Целый ряд идей Хайдеггера, касающихся реформы университета вытекает из его философской позиции, которая превращается (пусть и на короткий срок) в позицию действующего идеолога. При этом политическая сторона национал-социализма как будто уходит на второй план – на первый план выдвигается метафизика: идея Германии и ее особой роли среди других народов и культур. И такой национал-социализм якобы выражает высшую, духовную суть власти обновленной Германии: «Духовный национал-социализм не является чем-то “теоретическим”; он и не является “лучшим” или даже “настоящим”, тем не менее он столь же необходим, как национал-социализм для различных организаций или сословий. Причем следует сказать, что “работники лба” не менее далеки от духовного национал-социализма, чем “работники кулака”» [Heidegger 2014a, 135].

Позиция Хайдеггера не была случайным и мимолётным заблуждением. Это был основательно продуманный, сознательный выбор, причём в условиях ещё только «становящегося» нацистского режима.

Хайдеггер примеряет на себя одежды главного идеолога, претендуя на разработку высокодуховной национальной идеи. В университете он видит не просто учебное заведение, которое нуждается в реформе ради нового качества образования, но важнейший институт новой Германии, «кузницу идеологических кадров». Отсюда и выводы о необходимости привнесения национал-социалистических принципов в систему управления университетом – это обеспечит чистоту национал-социалистического движения и не даст ему обуржуазиться: «…дух буржуазии и управляемый буржуазией “дух” (культура) уничтожается духовным национал-социализмом» [Ibid., 136].

Мартин Хайдеггер стал ректором в апреле 1933 г., можно сказать, почти сразу после прихода Гитлера к власти, а 1 мая (в день Праздника труда в тогдашней Германии), на публичном мероприятии вступил в члены национал-социалистической партии и состоял в ней до 1945 г. Был ли это вынужденный поступок, к которому его обязывал статус ректора? Отнюдь. Вот что он пишет брату об этом событии: «Тебе стоит посмотреть на движение не снизу, а с точки зрения фюрера и его великих целей. Я вчера вступил в партию не только по внутреннему убеждению, а из осознания того, что только таким путем можно облагородить и очистить всё движение. Даже если ты сейчас ещё не решился, я бы всё же советовал тебе внутренне готовиться к вступлению и никоим образом не обращать внимание на то, какие низкие и мало радостные вещи происходят вокруг тебя... Сейчас уже нельзя думать о себе, но только о целом и о стоящей на кону судьбе германского народа» [Heidegger 2000, 93]. Красноречивое письмо, в котором изложена сама суть позиции философа: это и роль фюрера, Гитлера, и необходимость вступления в национал-социалистическую партию по идейным, а не формальным соображениям.

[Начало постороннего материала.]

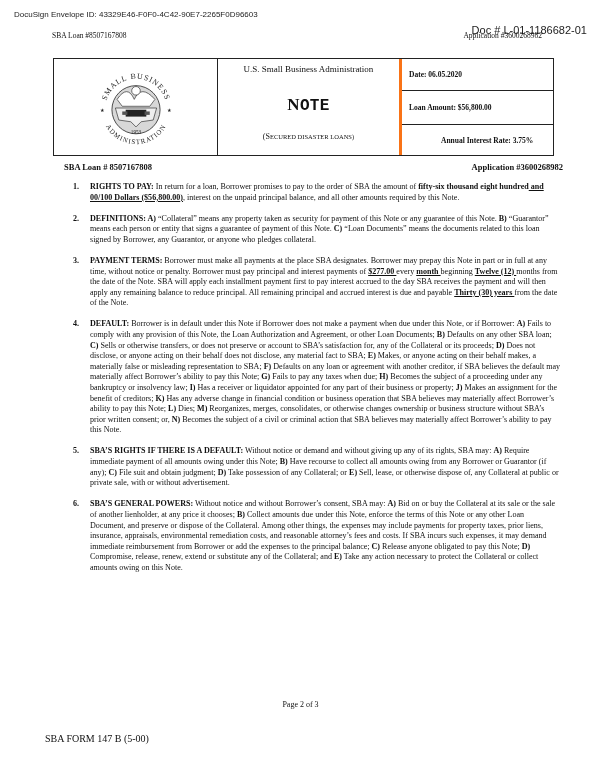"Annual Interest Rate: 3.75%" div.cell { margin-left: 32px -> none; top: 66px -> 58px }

Письмо также показывает, что Хайдеггер прекрасно понимает, что происходит в Германии.

Хайдеггер вступает в нацистскую партию не один, но вместе с супругой[ii]. Тем самым произошедшее обретает вид не чего-то исключительно официального, но интимного, касающегося дома, семьи. И что это, как не выражение полной преданности? Не случайно Гуссерль назвал поступок Хайдеггера «театральным», а кроме того, самым печальным событием в его собственной жизни (см.: [Мотрошилова 2013, 492–493]).

В событии этом немало красноречивых деталей. В нём эмоциональность Хайдеггера как поэтизирующего философа легко совмещается с расчётливостью. Даже сама дата вступления в партию не случайна – это точный тактический ход. Следуя обычной практике, Хайдеггер должен был бы сначала вступить в партию, а затем участвовать в борьбе за кресло ректора. Однако в таком случае это могло лишить его поддержки тех коллег, которые не находились на национал-социалистических позициях. Поэтому он решает «…объявить о своём вступлении в партию, когда это... будет признано целесообразным»; и вот наступает благоприятное время, и он благодарит поддержавших его «товарищей» и говорит об этом моменте как о точке отсчёта становления мира «образованных и учёных людей для нового национально-политического духа» (см.: [Там же, 487–488]).

Вступая в должность ректора Фрайбургского университета 27 мая 1933 г., он произносит печально известную речь[iii], которую восторженно встречают официальные идеологи, руководители партии и пронацистски настроенные философы. Уже в этой речи Хайдеггер, рассуждая о миссии университета, конструирует вектор «воли к власти» через «волю к науке» в качестве особой миссии немецкого народа и немецкого государства. «Научное знание и немецкая судьба должны сразу в сущностной воле прийти к власти» [Хайдеггер 1995, 298]. Таким образом, центральной задачей университетского образования должна стать подготовка вождей немецкого народа.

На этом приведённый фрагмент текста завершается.